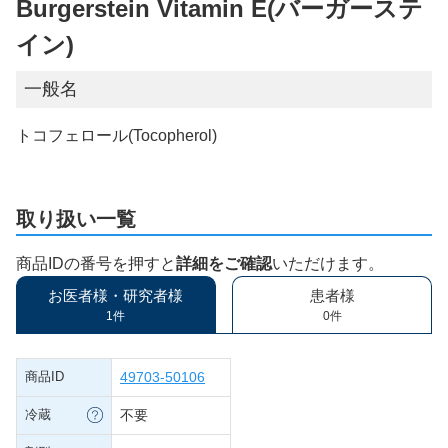
Burgerstein Vitamin E(バーガーステ
イン)
一般名
トコフェロール(Tocopherol)
取り扱い一覧
商品IDの番号を押すと
詳細をご確認
いただけます。
お医者様・研究者様
患者様
1件
0件
商品ID
49703-50106
冷蔵
不要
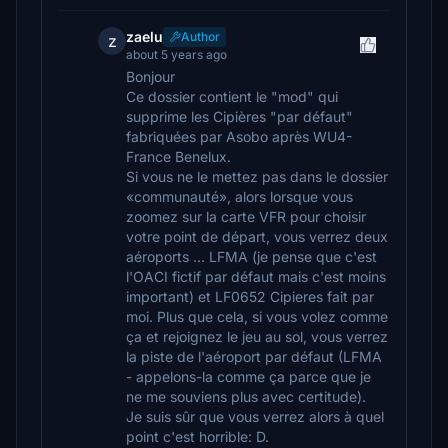
zaelu
Author
z
about 5 years ago
Bonjour
Ce dossier contient le "mod" qui
supprime les Cipières "par défaut"
fabriquées par Asobo après WU4-
France Benelux.
Si vous ne le mettez pas dans le dossier
«communauté», alors lorsque vous
zoomez sur la carte VFR pour choisir
votre point de départ, vous verrez deux
aéroports ... LFMA (je pense que c'est
l'OACI fictif par défaut mais c'est moins
important) et LF0652 Cipieres fait par
moi. Plus que cela, si vous volez comme
ça et rejoignez le jeu au sol, vous verrez
la piste de l'aéroport par défaut (LFMA
- appelons-la comme ça parce que je
ne me souviens plus avec certitude).
Je suis sûr que vous verrez alors à quel
point c'est horrible: D.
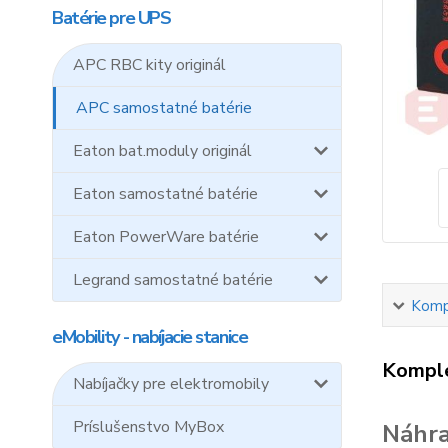
Batérie pre UPS
APC RBC kity originál
APC samostatné batérie
Eaton bat.moduly originál
Eaton samostatné batérie
Eaton PowerWare batérie
Legrand samostatné batérie
Kompl
eMobility - nabíjacie stanice
Komple
Nabíjačky pre elektromobily
Príslušenstvo MyBox
Náhra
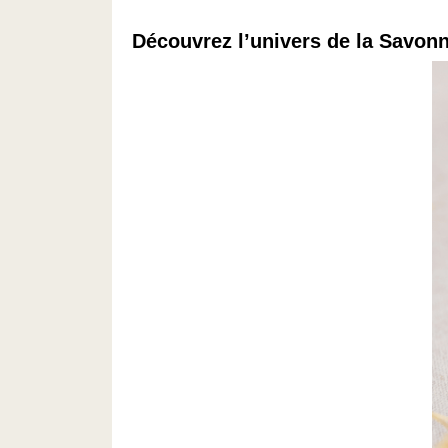
Découvrez l’univers de la Savonn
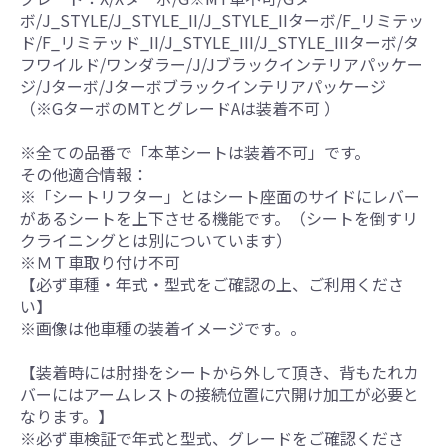
ボ/J_STYLE/J_STYLE_II/J_STYLE_IIターボ/F_リミテッ
ド/F_リミテッド_II/J_STYLE_III/J_STYLE_IIIターボ/タ
フワイルド/ワンダラー/J/Jブラックインテリアパッケー
ジ/Jターボ/Jターボブラックインテリアパッケージ
（※GターボのMTとグレードAは装着不可 ）
※全ての品番で「本革シートは装着不可」です。
その他適合情報：
※「シートリフター」とはシート座面のサイドにレバー
があるシートを上下させる機能です。（シートを倒すリ
クライニングとは別についています）
※ＭＴ車取り付け不可
【必ず車種・年式・型式をご確認の上、ご利用くださ
い】
※画像は他車種の装着イメージです。。
【装着時には肘掛をシートから外して頂き、背もたれカ
バーにはアームレストの接続位置に穴開け加工が必要と
なります。】
※必ず車検証で年式と型式、グレードをご確認くださ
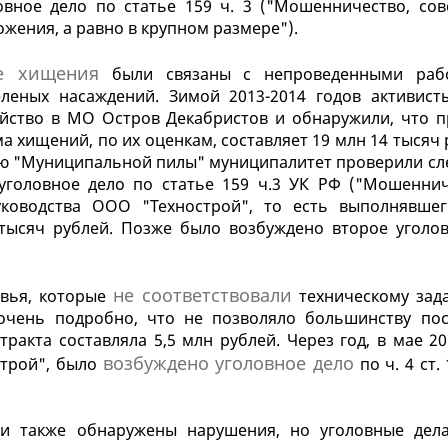
овное дело по статье 159 ч. 3 ("Мошенничество, со
жения, а равно в крупном размере").
е хищения
были связаны с непроведенными раб
зеленых насаждений. Зимой 2013-2014 годов активист
ойство в МО Остров Декабристов и обнаружили, что 
а хищений, по их оценкам, составляет 19 млн 14 тысяч 
ию "Муниципальной пилы" муниципалитет проверили сл
уголовное дело по статье 159 ч.3 УК РФ ("Мошеннич
ководства ООО "Технострой", то есть выполнявше
тысяч рублей. Позже было возбуждено второе уголов
не соответствовали
евья, которые
техническому зад
очень подробно, что не позволяло большинству по
ракта составляла 5,5 млн рублей. Через год, в мае 20
возбуждено уголовное дело
трой", было
по ч. 4 ст.
и также обнаружены нарушения, но уголовные дел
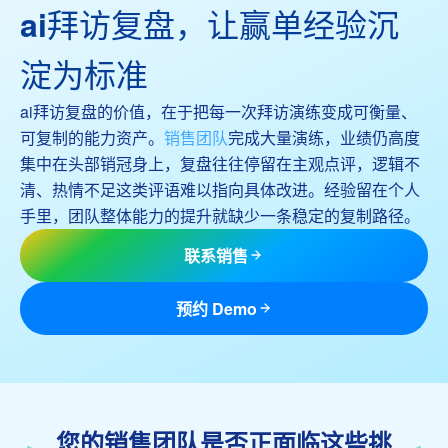
ai拜访复盘，让赢单经验沉
淀为标准
ai拜访复盘的价值，在于把每一次拜访演练变成可衡量、
可复制的能力资产。
销售团队
完成大量演练，业绩仍高度
集中在头部销冠身上，复盘往往停留在主观点评，逻辑不
清、热情不足这类评语难以指向具体改进。经验留在个人
手里，团队整体能力的提升就缺少一条稳定的复制路径。
联系销售
预约 Demo
您的销售团队是否正面临这些挑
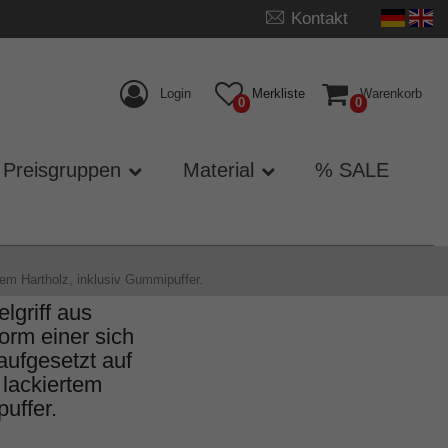
Kontakt
Login
Merkliste
Warenkorb
0
0
Preisgruppen
Material
% SALE
em Hartholz, inklusiv Gummipuffer.
griff aus
orm einer sich
aufgesetzt auf
lackiertem
uffer.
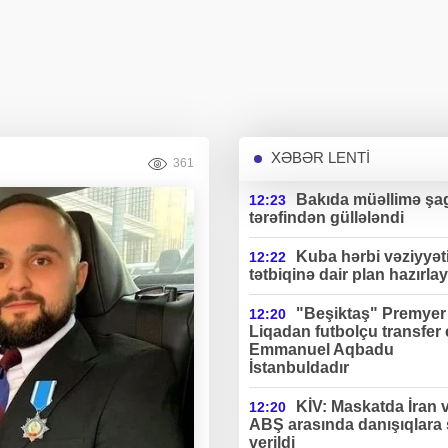
XƏBƏR LENTİ
361
Bakıda müəllimə şag
12:23
tərəfindən güllələndi
Kuba hərbi vəziyyət
12:22
tətbiqinə dair plan hazırlay
"Beşiktaş" Premyer
12:20
Liqadan futbolçu transfer 
Emmanuel Aqbadu
İstanbuldadır
KİV: Maskatda İran 
12:20
ABŞ arasında danışıqlara 
verildi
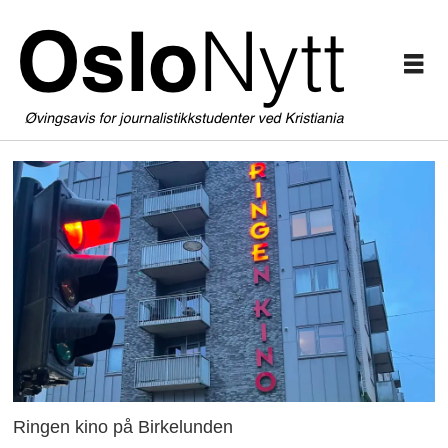
Ringen kino på Birkelunden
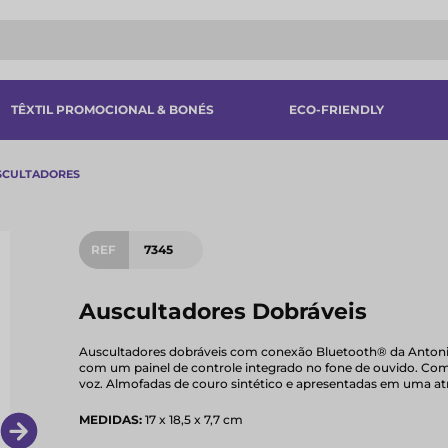
TÊXTIL PROMOCIONAL & BONÉS
ECO-FRIENDLY
SCULTADORES
REF
7345
Auscultadores Dobráveis
Auscultadores dobráveis com conexão Bluetooth® da Antonio
com um painel de controle integrado no fone de ouvido. Com
voz. Almofadas de couro sintético e apresentadas em uma at
MEDIDAS:
17 x 18,5 x 7,7 cm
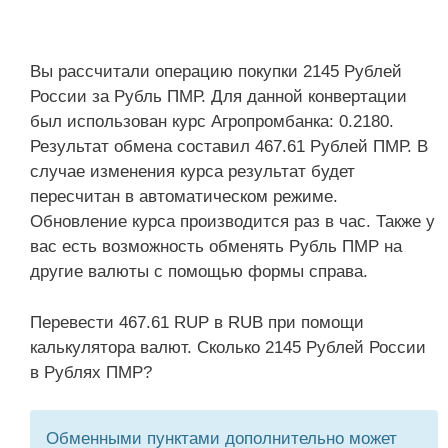
Вы рассчитали операцию покупки 2145 Рублей
России за Рубль ПМР. Для данной конвертации
был использован курс Агропромбанка: 0.2180.
Результат обмена составил 467.61 Рублей ПМР. В
случае изменения курса результат будет
пересчитан в автоматическом режиме.
Обновление курса производится раз в час. Также у
вас есть возможность обменять Рубль ПМР на
другие валюты с помощью формы справа.
Перевести 467.61 RUP в RUB при помощи
калькулятора валют. Сколько 2145 Рублей России
в Рублях ПМР?
Обменными пунктами дополнительно может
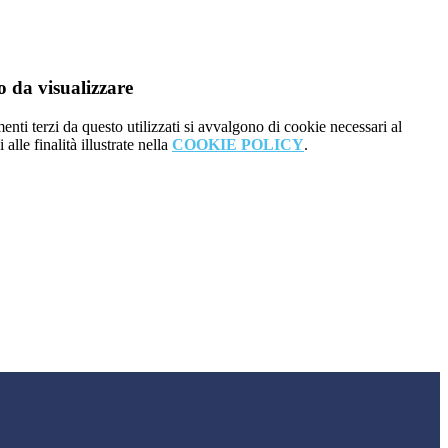
 da visualizzare
menti terzi da questo utilizzati si avvalgono di cookie necessari al
alle finalità illustrate nella
COOKIE POLICY
.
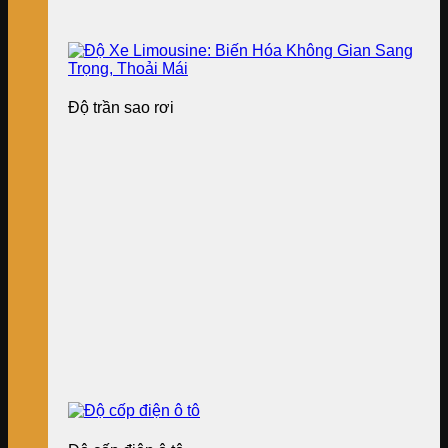
Độ trần sao rơi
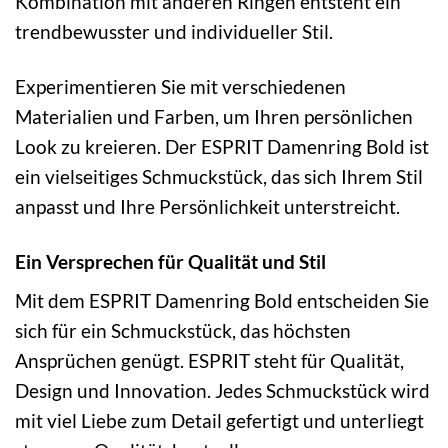
Kombination mit anderen Ringen entsteht ein
trendbewusster und individueller Stil.
Experimentieren Sie mit verschiedenen
Materialien und Farben, um Ihren persönlichen
Look zu kreieren. Der ESPRIT Damenring Bold ist
ein vielseitiges Schmuckstück, das sich Ihrem Stil
anpasst und Ihre Persönlichkeit unterstreicht.
Ein Versprechen für Qualität und Stil
Mit dem ESPRIT Damenring Bold entscheiden Sie
sich für ein Schmuckstück, das höchsten
Ansprüchen genügt. ESPRIT steht für Qualität,
Design und Innovation. Jedes Schmuckstück wird
mit viel Liebe zum Detail gefertigt und unterliegt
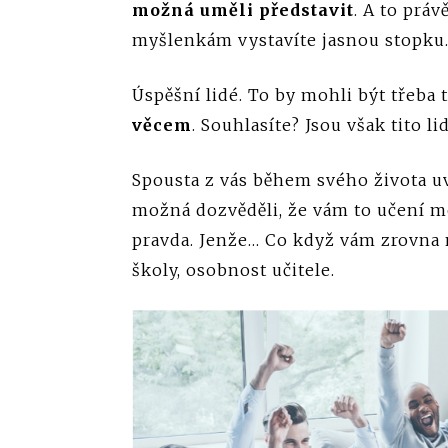
možná uměli představit
. A to prá
myšlenkám vystavíte jasnou stopku
Úspěšní lidé. To by mohli být třeba t
věcem
. Souhlasíte? Jsou však tito l
Spousta z vás během svého života uv
možná dozvěděli, že vám to učení moc
pravda. Jenže… Co když vám zrovna 
školy, osobnost učitele.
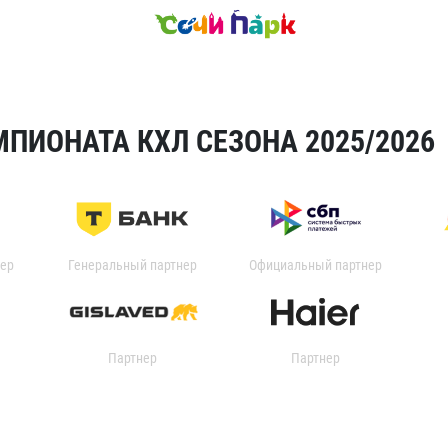
ПИОНАТА КХЛ СЕЗОНА 2025/2026
ер
Генеральный партнер
Официальный партнер
Партнер
Партнер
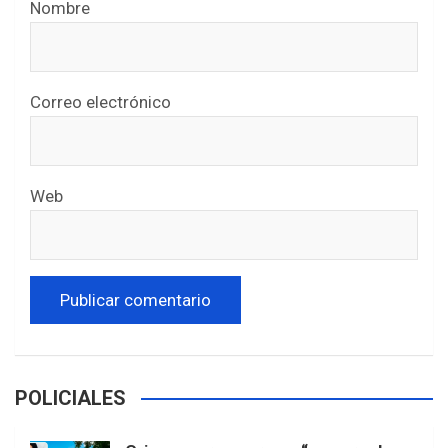
Nombre
Correo electrónico
Web
POLICIALES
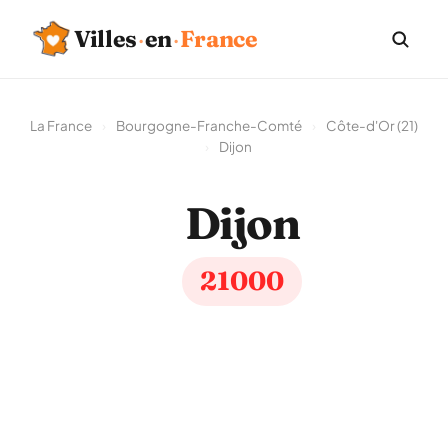
Villes
·
en
·
France
La France
›
Bourgogne-Franche-Comté
›
Côte-d'Or (21)
›
Dijon
Dijon
21000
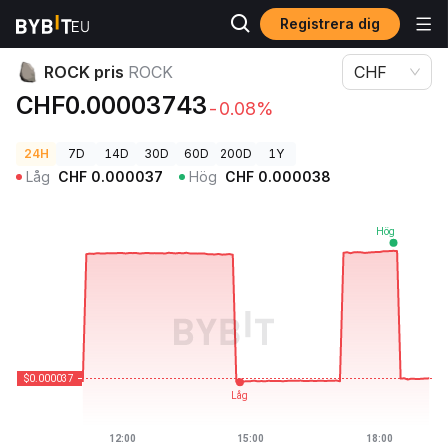
Registrera dig
Kryptopriser
ROCK pris ROCK
ROCK pris
ROCK
CHF
CHF0.00003743
-0.08%
24H
7D
14D
30D
60D
200D
1Y
Låg
CHF
0.000037
Hög
CHF
0.000038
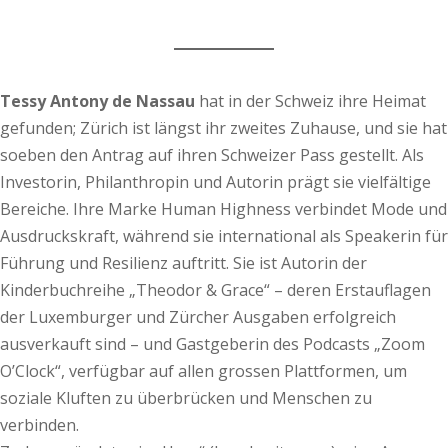
Tessy Antony de Nassau
hat in der Schweiz ihre Heimat
gefunden; Zürich ist längst ihr zweites Zuhause, und sie hat
soeben den Antrag auf ihren Schweizer Pass gestellt. Als
Investorin, Philanthropin und Autorin prägt sie vielfältige
Bereiche. Ihre Marke Human Highness verbindet Mode und
Ausdruckskraft, während sie international als Speakerin für
Führung und Resilienz auftritt. Sie ist Autorin der
Kinderbuchreihe „Theodor & Grace“ – deren Erstauf­lagen
der Luxemburger und Zürcher Ausgaben erfolgreich
ausverkauft sind – und Gastgeberin des Podcasts „Zoom
O’Clock“, verfügbar auf allen grossen Plattfor­­men, um
soziale Kluften zu überbrücken und Menschen zu
verbinden.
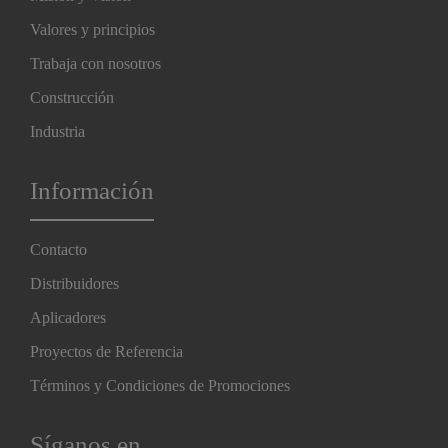
Valores y principios
Trabaja con nosotros
Construcción
Industria
Información
Contacto
Distribuidores
Aplicadores
Proyectos de Referencia
Términos y Condiciones de Promociones
Síganos en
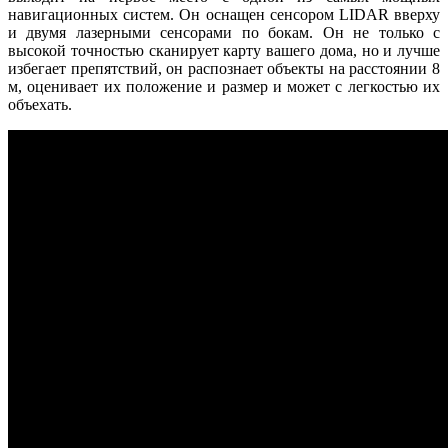
навигационных систем. Он оснащен сенсором LIDAR вверху
и двумя лазерными сенсорами по бокам. Он не только с
высокой точностью сканирует карту вашего дома, но и лучше
избегает препятствий, он распознает объекты на расстоянии 8
м, оценивает их положение и размер и может с легкостью их
объехать.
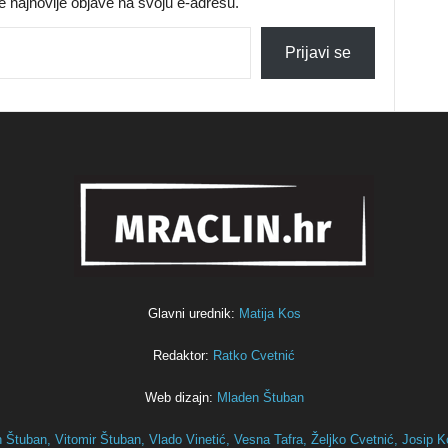
jte najnovije objave na svoju e-adresu.
Prijavi se
Glavni urednik:
Matija Kos
Redaktor:
Ratko Cvetnić
Web dizajn:
Mladen Štuban
n Štuban,
Vitomir Štuban,
Vlado Vinetić,
Vesna Tafra,
Željko Cvetnić,
Josip K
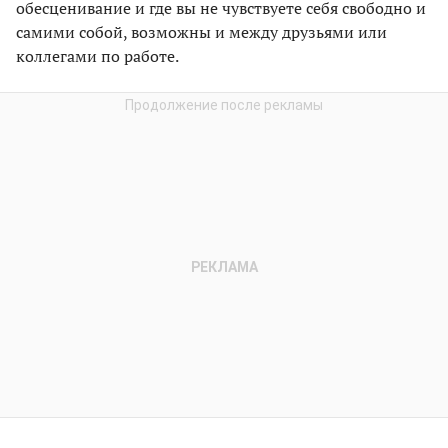
обесценивание и где вы не чувствуете себя свободно и
самими собой, возможны и между друзьями или
коллегами по работе.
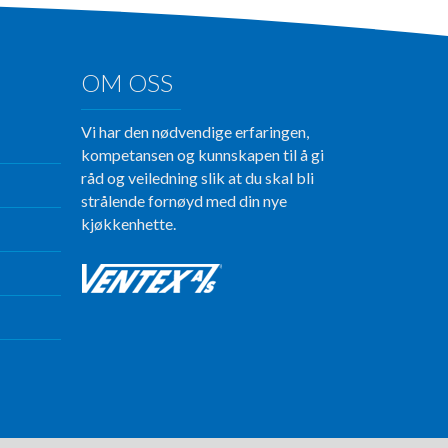
OM OSS
Vi har den nødvendige erfaringen,
kompetansen og kunnskapen til å gi
råd og veiledning slik at du skal bli
strålende fornøyd med din nye
kjøkkenhette.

────────────────────────────────────────

* Task requirements *
Among the lines of the records above, count those holding the string "курса", and report only the number.

* Solution to this problem *
2